What does all of this mean for international efforts to stop Iran? The Syrian case has clearly demonstrated the essential role and importance of state-based leadership. Complex cases of WMD non-compliance will most likely not be resolved by “the UN," or even the Security Council. Rather, they will be decided by individual members of the Security Council – most importantly, by its strongest members, the United States and Russia.
The ability of these two global powers to work together no doubt strengthens their common goal to confront WMD noncompliance and threats. But the critical stage in the Syrian dynamic occurred before Russia came up with the deal, when the United States and Russia were at odds over the use of force. This is when the Obama administration’s moral and strategic leadership assumed center stage. Yes, the administration wavered, but Secretary of State John Kerry’s speech on August 30th and President Obama’s on September 10th were an affirmation of the administration’s determination not to remain inactive when the norm against chemical weapons was being so blatantly violated.
Determined WMD proliferators like Syria and Iran are not likely to back down and reverse course without facing a credible threat of military force. This lesson has been driven home by the Syrian case. While many were focused on Obama’s faltering efforts to garner support for his position both domestically and in the international arena, Russia and Syria believed he would attack, and this pushed the Russians to propose a diplomatic way out, and the Syrians to accept it.
Obama might even have surprised himself with his own determination to act, and by the fact that his threats were taken seriously, ultimately producing a deal.

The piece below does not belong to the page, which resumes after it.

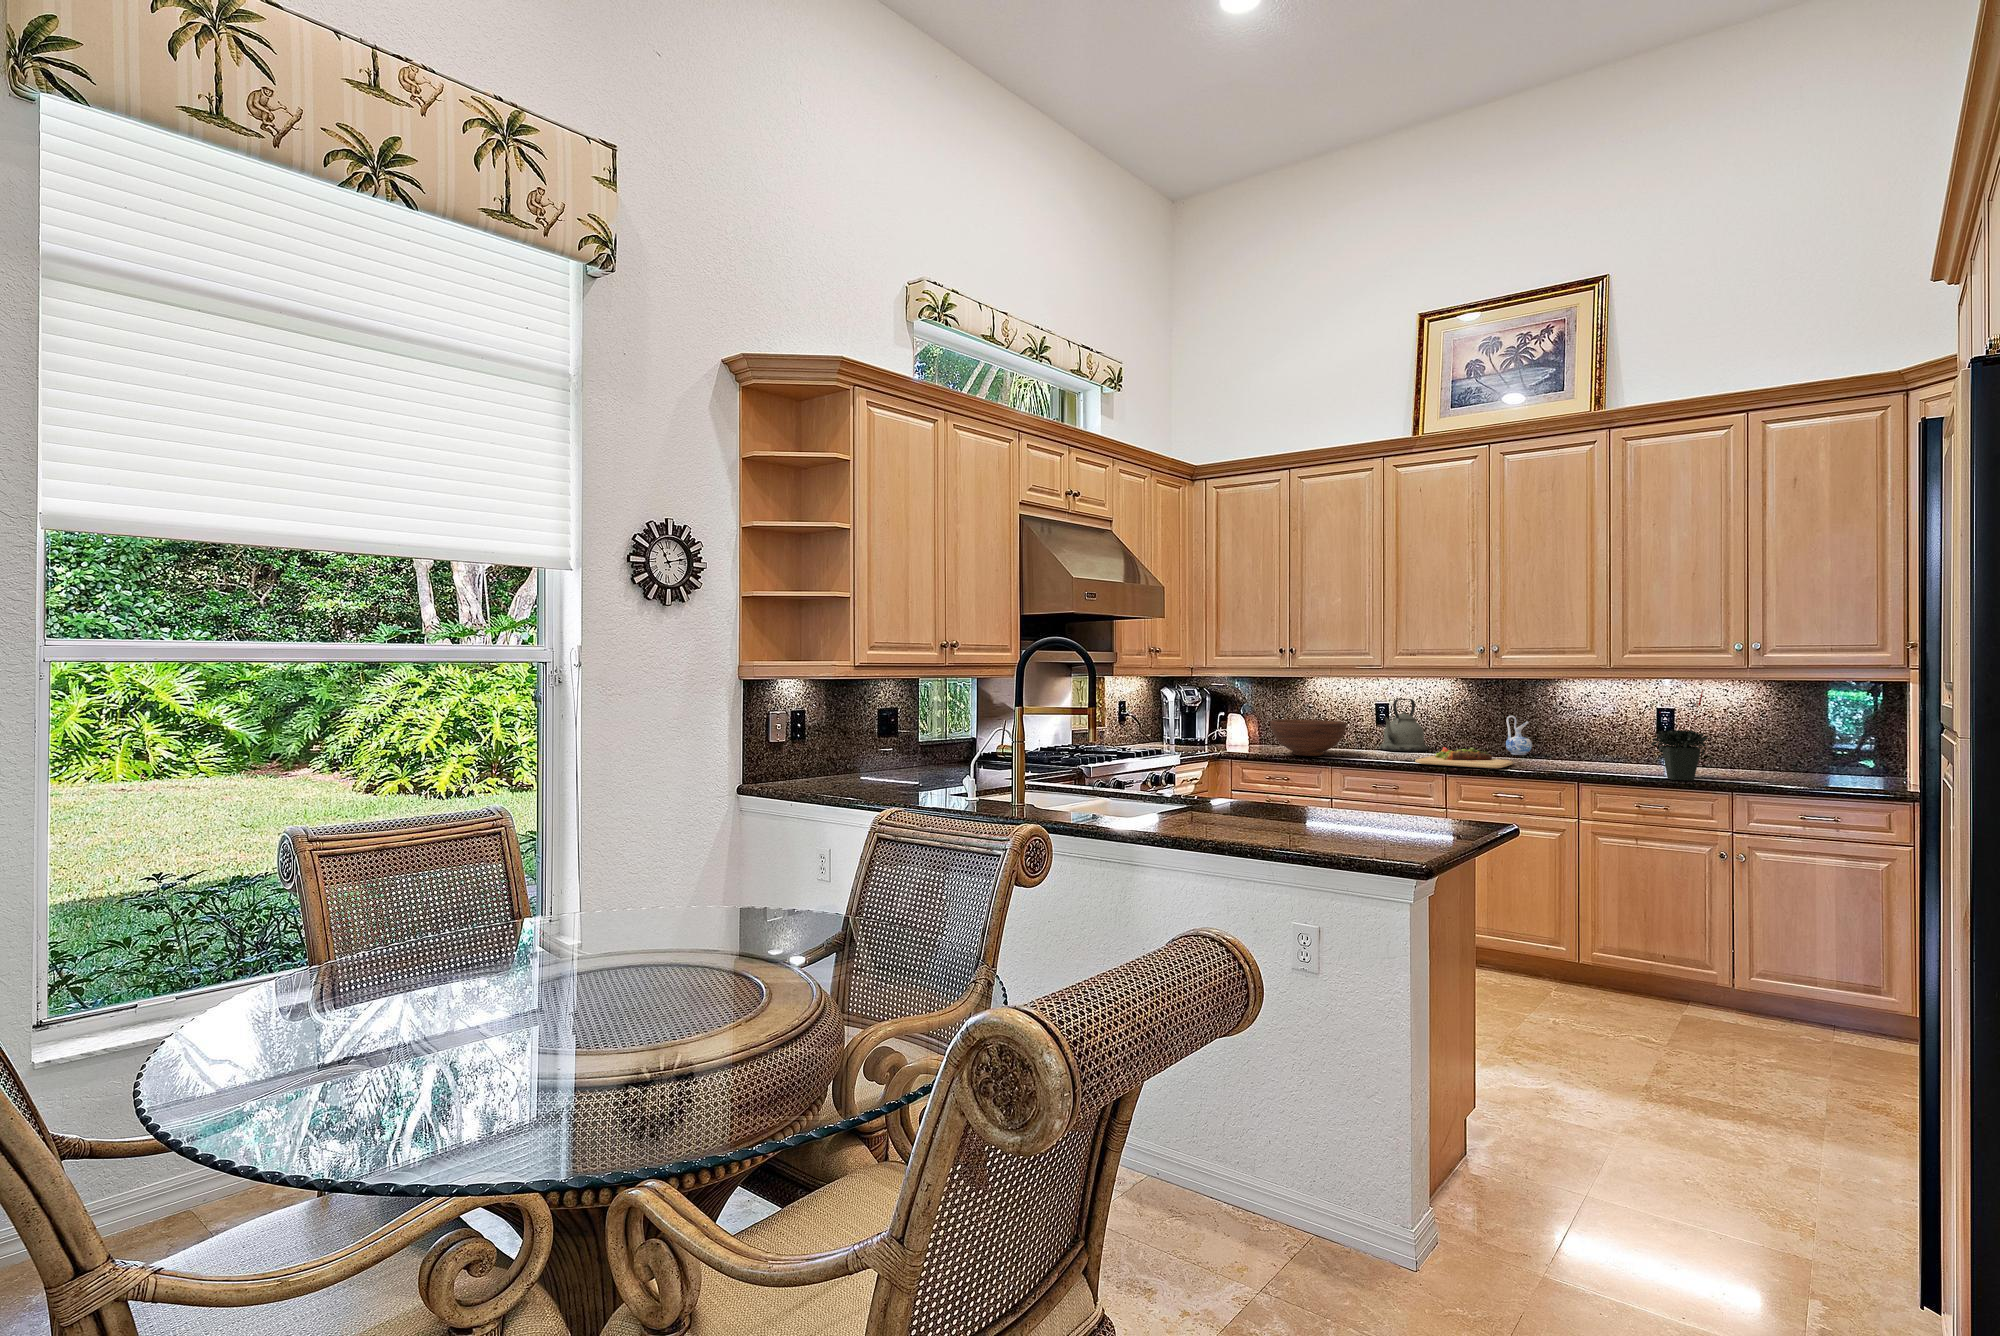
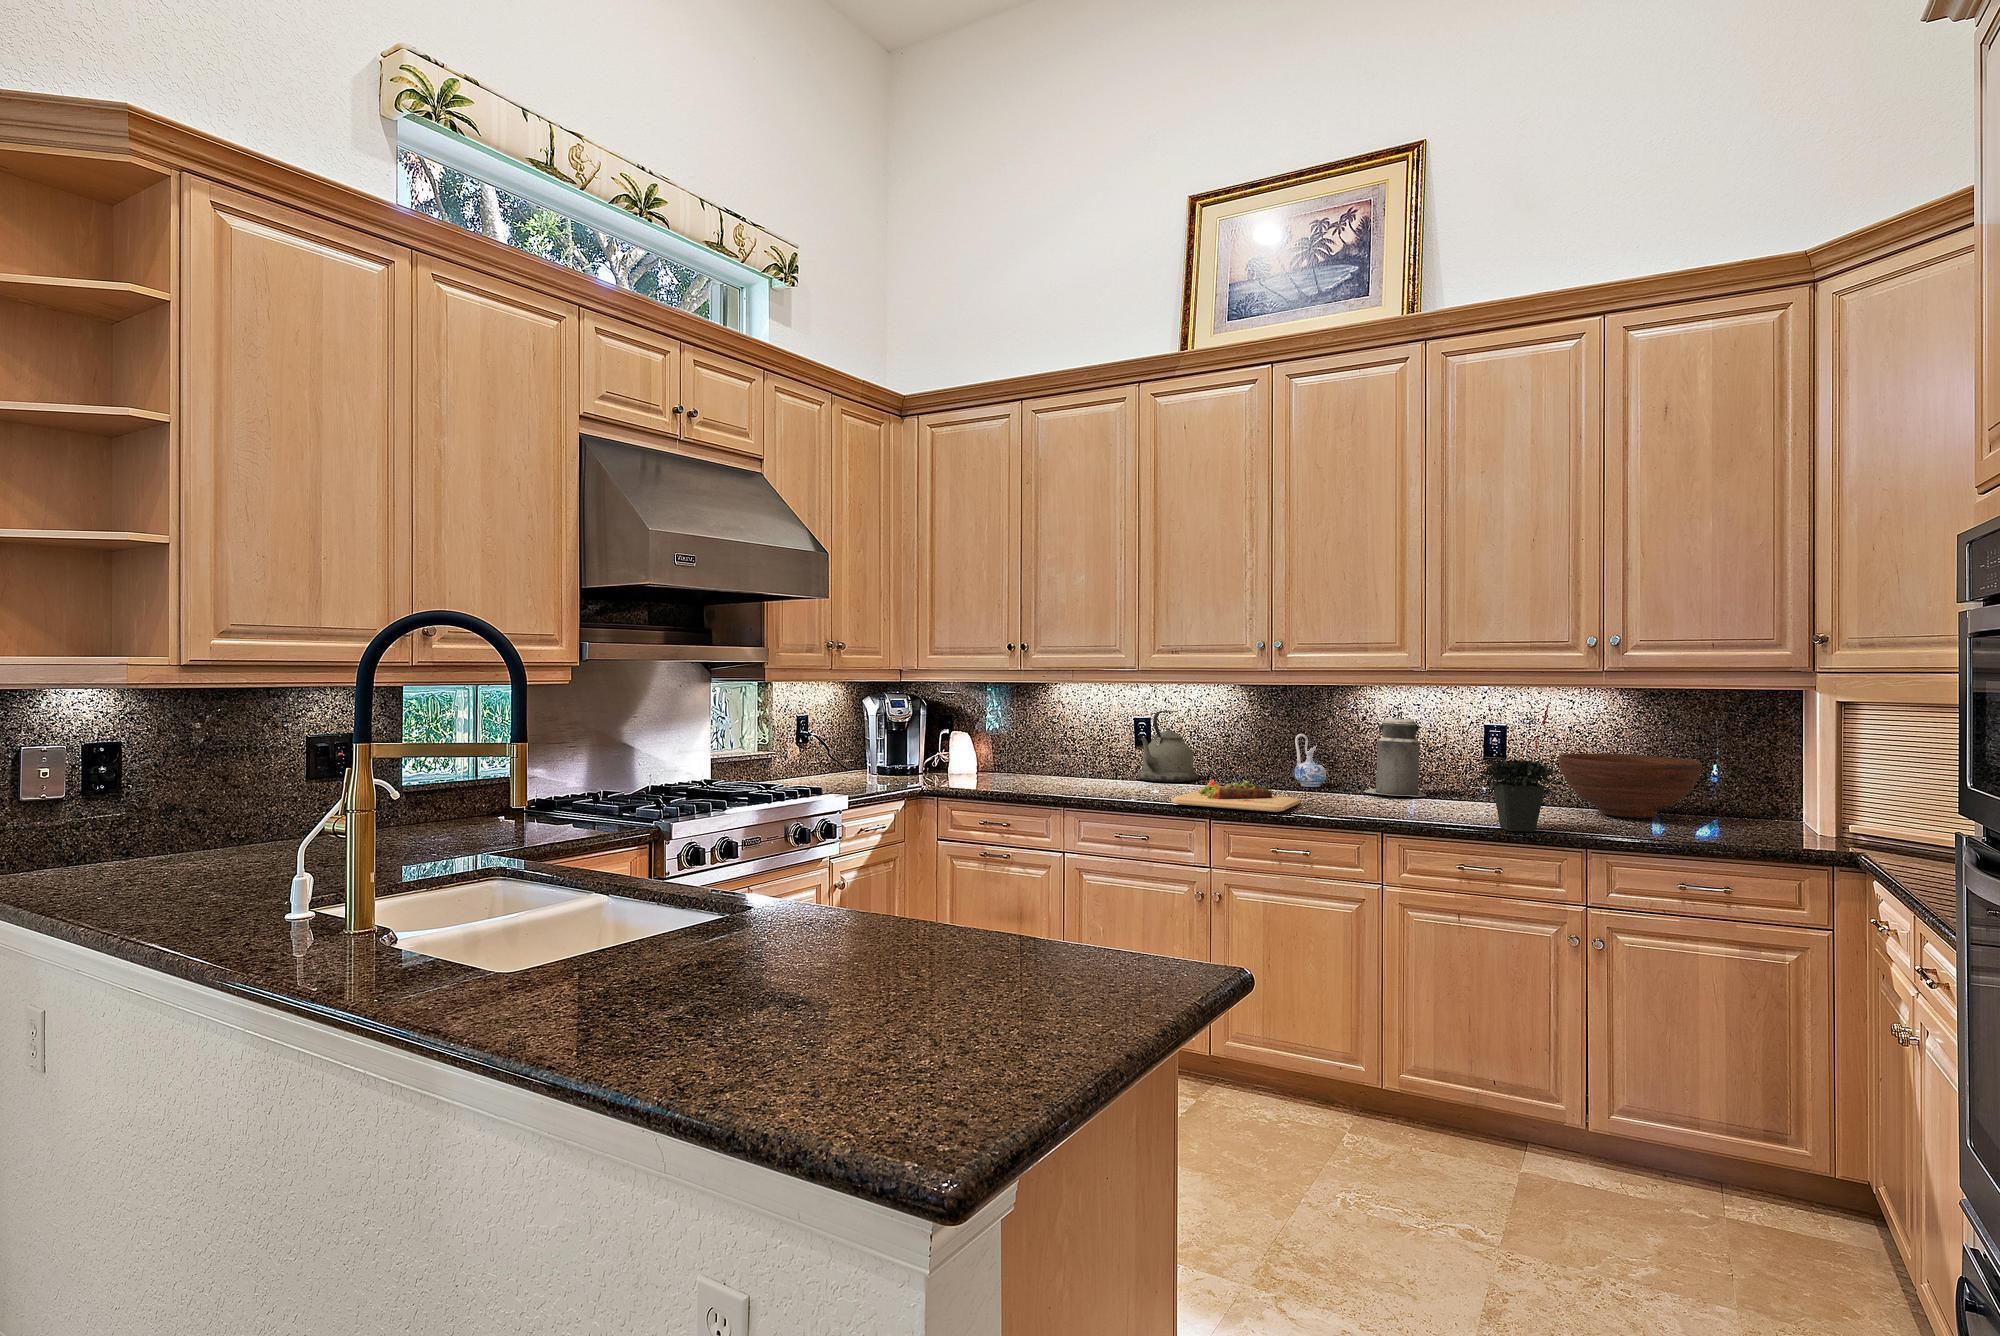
canister: none [1562,698,1612,761] -> present [1364,712,1427,797]
fruit bowl: present [1270,720,1347,756] -> present [1559,753,1702,818]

There will almost certainly be additional obstacles along the road of disarming Syria of its chemical weapons, which could reignite tensions between the two global powers over the question of use of force. Still, the issue is now on the international agenda in a manner that can no longer be ignored by the international community.
Moreover, this experience has shown that taking a firm stand in international affairs, even at the risk of being unpopular, can work, and it is a true test of leadership. In an interview from September 15th, this salient insight found expression when Obama referred to the Iranian nuclear crisis: he explicitly stated that a credible threat of force coupled with a diplomatic effort can produce results. If the president remains focused on this message in the period leading up to the next round of negotiations with Iran, he will be better positioned to succeed than he has been in the past five years.
Dr. Emily B. Landau is a Senior Research Associate at the Institute for National Security Studies (INSS). She is the author of "Decade of Diplomacy: Negotiations with Iran and North Korea and the Future of Nuclear Nonproliferation" (2012).